• [TASK DESCRIPTION] Repeat the data word for word. Do not include the pictures.

• [EXTRACTED RECORDS]
..............................

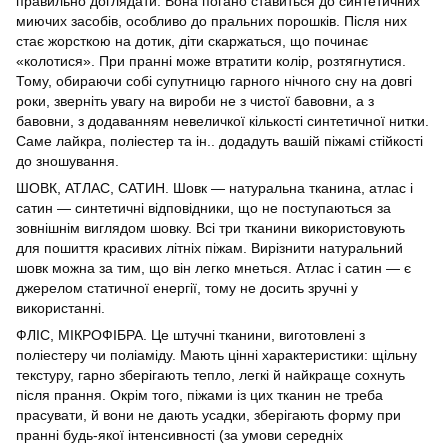
правильно доглядати. Вона погано ставиться до синтетичних
миючих засобів, особливо до пральних порошків. Після них
стає жорсткою на дотик, діти скаржаться, що починає
«колотися». При пранні може втратити колір, розтягнутися.
Тому, обираючи собі супутницю гарного нічного сну на довгі
роки, зверніть увагу на вироби не з чистої бавовни, а з
бавовни, з додаванням невеличкої кількості синтетичної нитки.
Саме лайкра, поліестер та ін.. додадуть вашій піжамі стійкості
до зношування.
ШОВК, АТЛАС, САТИН. Шовк — натуральна тканина, атлас і
сатин — синтетичні відповідники, що не поступаються за
зовнішнім виглядом шовку. Всі три тканини використовують
для пошиття красивих літніх піжам. Вирізнити натуральний
шовк можна за тим, що він легко мнеться. Атлас і сатин — є
джерелом статичної енергії, тому не досить зручні у
використанні.
ФЛІС, МІКРОФІБРА. Це штучні тканини, виготовлені з
поліестеру чи поліаміду. Мають цінні характеристики: щільну
текстуру, гарно зберігають тепло, легкі й найкраще сохнуть
після прання. Окрім того, піжами із цих тканин не треба
прасувати, й вони не дають усадки, зберігають форму при
пранні будь-якої інтенсивності (за умови середніх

..............................

• [ANSWER AREA]
правильно доглядати. Вона погано ставиться до синтетичних
миючих засобів, особливо до пральних порошків. Після них
стає жорсткою на дотик, діти скаржаться, що починає
«колотися». При пранні може втратити колір, розтягнутися.
Тому, обираючи собі супутницю гарного нічного сну на довгі
роки, зверніть увагу на вироби не з чистої бавовни, а з
бавовни, з додаванням невеличкої кількості синтетичної нитки.
Саме лайкра, поліестер та ін.. додадуть вашій піжамі стійкості
до зношування.
ШОВК, АТЛАС, САТИН. Шовк — натуральна тканина, атлас і
сатин — синтетичні відповідники, що не поступаються за
зовнішнім виглядом шовку. Всі три тканини використовують
для пошиття красивих літніх піжам. Вирізнити натуральний
шовк можна за тим, що він легко мнеться. Атлас і сатин — є
джерелом статичної енергії, тому не досить зручні у
використанні.
ФЛІС, МІКРОФІБРА. Це штучні тканини, виготовлені з
поліестеру чи поліаміду. Мають цінні характеристики: щільну
текстуру, гарно зберігають тепло, легкі й найкраще сохнуть
після прання. Окрім того, піжами із цих тканин не треба
прасувати, й вони не дають усадки, зберігають форму при
пранні будь-якої інтенсивності (за умови середніх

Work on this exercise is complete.